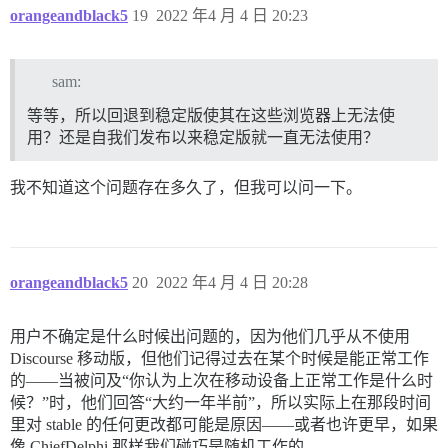
orangeandblack5
19
2022 年4 月 4 日 20:23
sam:
等等，所以回退到稳定版使其在这些浏览器上无法使
用？还是自我们发布以来稳定版就一直无法使用？
我不知道这个问题存在多久了，但我可以问一下。
orangeandblack5
20
2022 年4 月 4 日 20:28
用户不确定是什么时候出问题的，因为他们几乎从不使用
Discourse 移动版，但他们记得过去在某个时候是能正常工作
的——当被问及“你认为上次在移动设备上正常工作是什么时
候？”时，他们回答“大约一年半前”，所以实际上在那段时间
里对 stable 的任何更改都可能是原因——或者也许更早，如果
像 ChiefDelphi 那样我们碰巧是随机工作的。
--------------------------------
AIM OF THE EXERCISE =
Beginning with the line that holds "等等，所以回退到稳定版使其在这些浏览器上无法使", copy the entries exactly to their last line, and leave out every earlier line.

RESPONSE AREA =
等等，所以回退到稳定版使其在这些浏览器上无法使
用？还是自我们发布以来稳定版就一直无法使用？
我不知道这个问题存在多久了，但我可以问一下。
orangeandblack5
20
2022 年4 月 4 日 20:28
用户不确定是什么时候出问题的，因为他们几乎从不使用
Discourse 移动版，但他们记得过去在某个时候是能正常工作
的——当被问及“你认为上次在移动设备上正常工作是什么时
候？”时，他们回答“大约一年半前”，所以实际上在那段时间
里对 stable 的任何更改都可能是原因——或者也许更早，如果
像 ChiefDelphi 那样我们碰巧是随机工作的。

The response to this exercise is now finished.